Artikel:

::::

1.3.2.2 John Locke

John LockeJohn Locke (1632-1704) war ein englischer Philosoph. Er gilt als ein Hauptvertreter des englischen Empirismus und bildet zusammen mit George Berkeley (1684–1753) und David Hume (1711–1776) das große Dreigestirn der englischen Aufklärung und des aufkommenden Empirismus.

Seine politische Philosophie beeinflusste die Unabhängigkeitserklärung der USA, die Verfassung der USA, die Verfassung des revolutionären Frankreichs und über diesen Weg die meisten Verfassungen liberaler Staaten maßgeblich.

Er bietet mit seiner Vertragstheorie eine Alternative zu Thomas Hobbes an. In seinem Werk Two Treatises of Government argumentiert Locke, dass eine Regierung nur legitim ist, wenn sie die Zustimmung der Regierten besitzt und die Naturrechte Leben, Freiheit und Eigentum beschützt. Wenn diese Bedingungen nicht erfüllt sind, haben die Untertanen ein Recht zur Rebellion.

::::

Bereitgestellte Einträge:
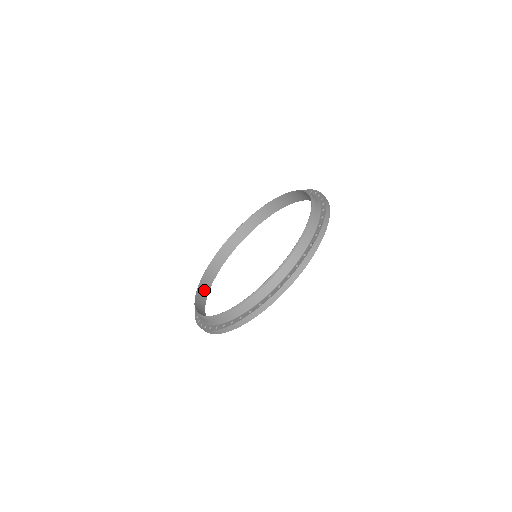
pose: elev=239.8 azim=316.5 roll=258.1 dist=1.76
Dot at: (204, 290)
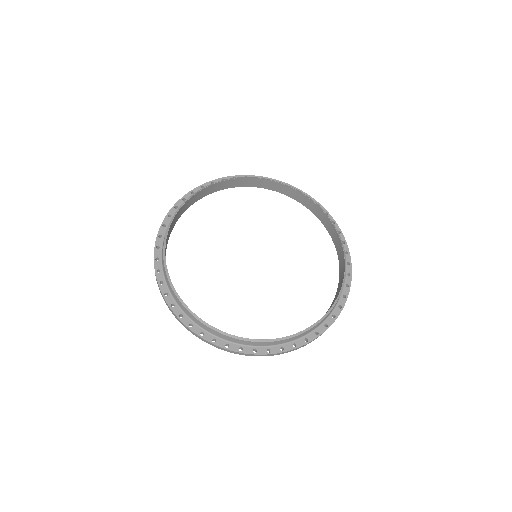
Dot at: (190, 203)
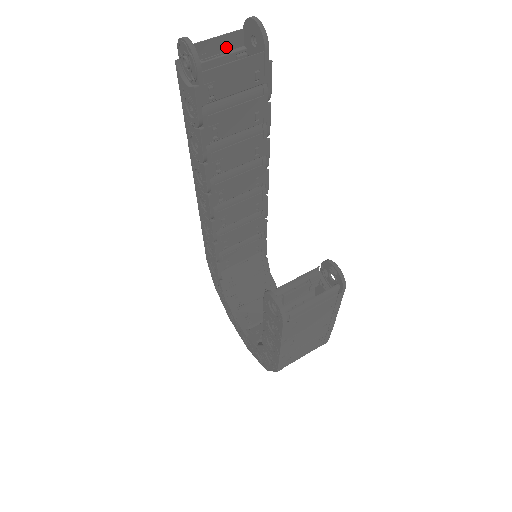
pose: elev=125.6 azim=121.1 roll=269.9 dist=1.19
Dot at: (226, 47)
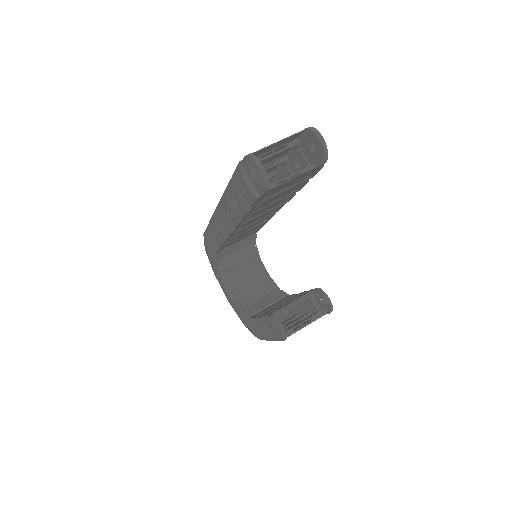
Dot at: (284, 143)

::::

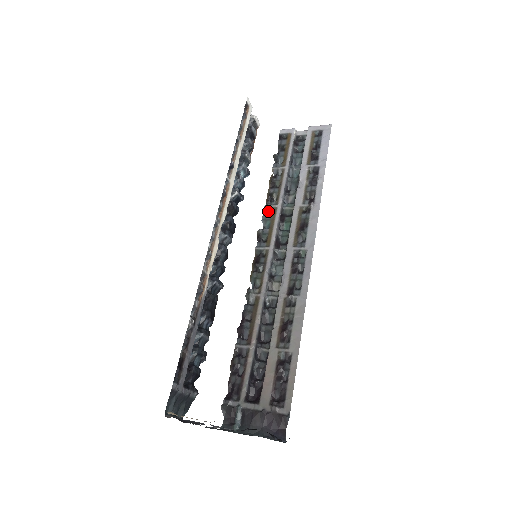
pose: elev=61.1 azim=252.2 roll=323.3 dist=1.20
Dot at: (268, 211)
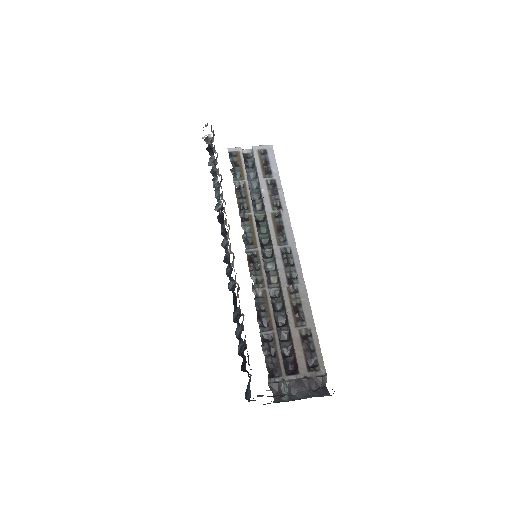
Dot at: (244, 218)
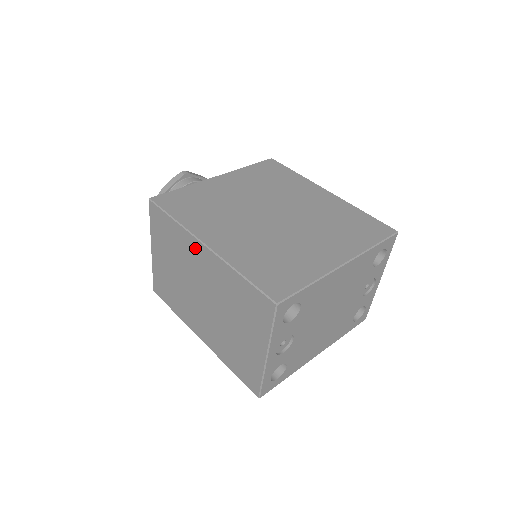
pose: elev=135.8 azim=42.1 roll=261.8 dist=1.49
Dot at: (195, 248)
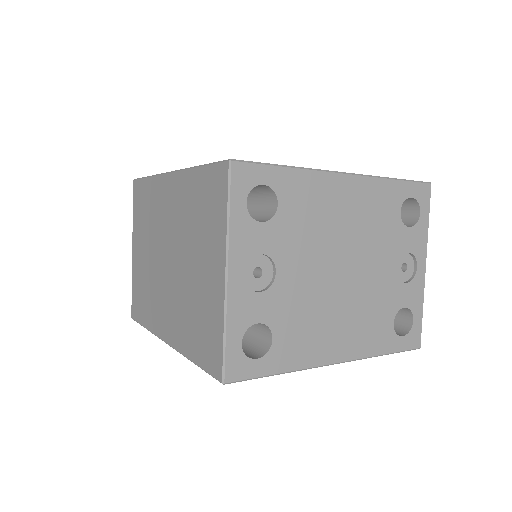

::::

Arbeitsauftrag 1:
Übersetze den Satz „Wenn diese Bedingungen nicht erfüllt sind, haben die Untertanen ein Recht zur Rebellion.“ aus dem Artikel über John Locke ins Englische.
Arbeitsauftrag 2:
Schreib den Abschnitt des Artikels über John Locke neu, der mit den Worten „John LockeJohn Locke“ einsetzt und mit „Recht zur Rebellion.“ schließt, und benenne dabei „Untertanen“ in „Bürger“ um.

Lösung 1:
If these conditions are not met, the subjects have a right to rebellion.

Lösung 2:
John LockeJohn Locke (1632-1704) war ein englischer Philosoph. Er gilt als ein Hauptvertreter des englischen Empirismus und bildet zusammen mit George Berkeley (1684–1753) und David Hume (1711–1776) das große Dreigestirn der englischen Aufklärung und des aufkommenden Empirismus.

Seine politische Philosophie beeinflusste die Unabhängigkeitserklärung der USA, die Verfassung der USA, die Verfassung des revolutionären Frankreichs und über diesen Weg die meisten Verfassungen liberaler Staaten maßgeblich.

Er bietet mit seiner Vertragstheorie eine Alternative zu Thomas Hobbes an. In seinem Werk Two Treatises of Government argumentiert Locke, dass eine Regierung nur legitim ist, wenn sie die Zustimmung der Regierten besitzt und die Naturrechte Leben, Freiheit und Eigentum beschützt. Wenn diese Bedingungen nicht erfüllt sind, haben die Bürger ein Recht zur Rebellion.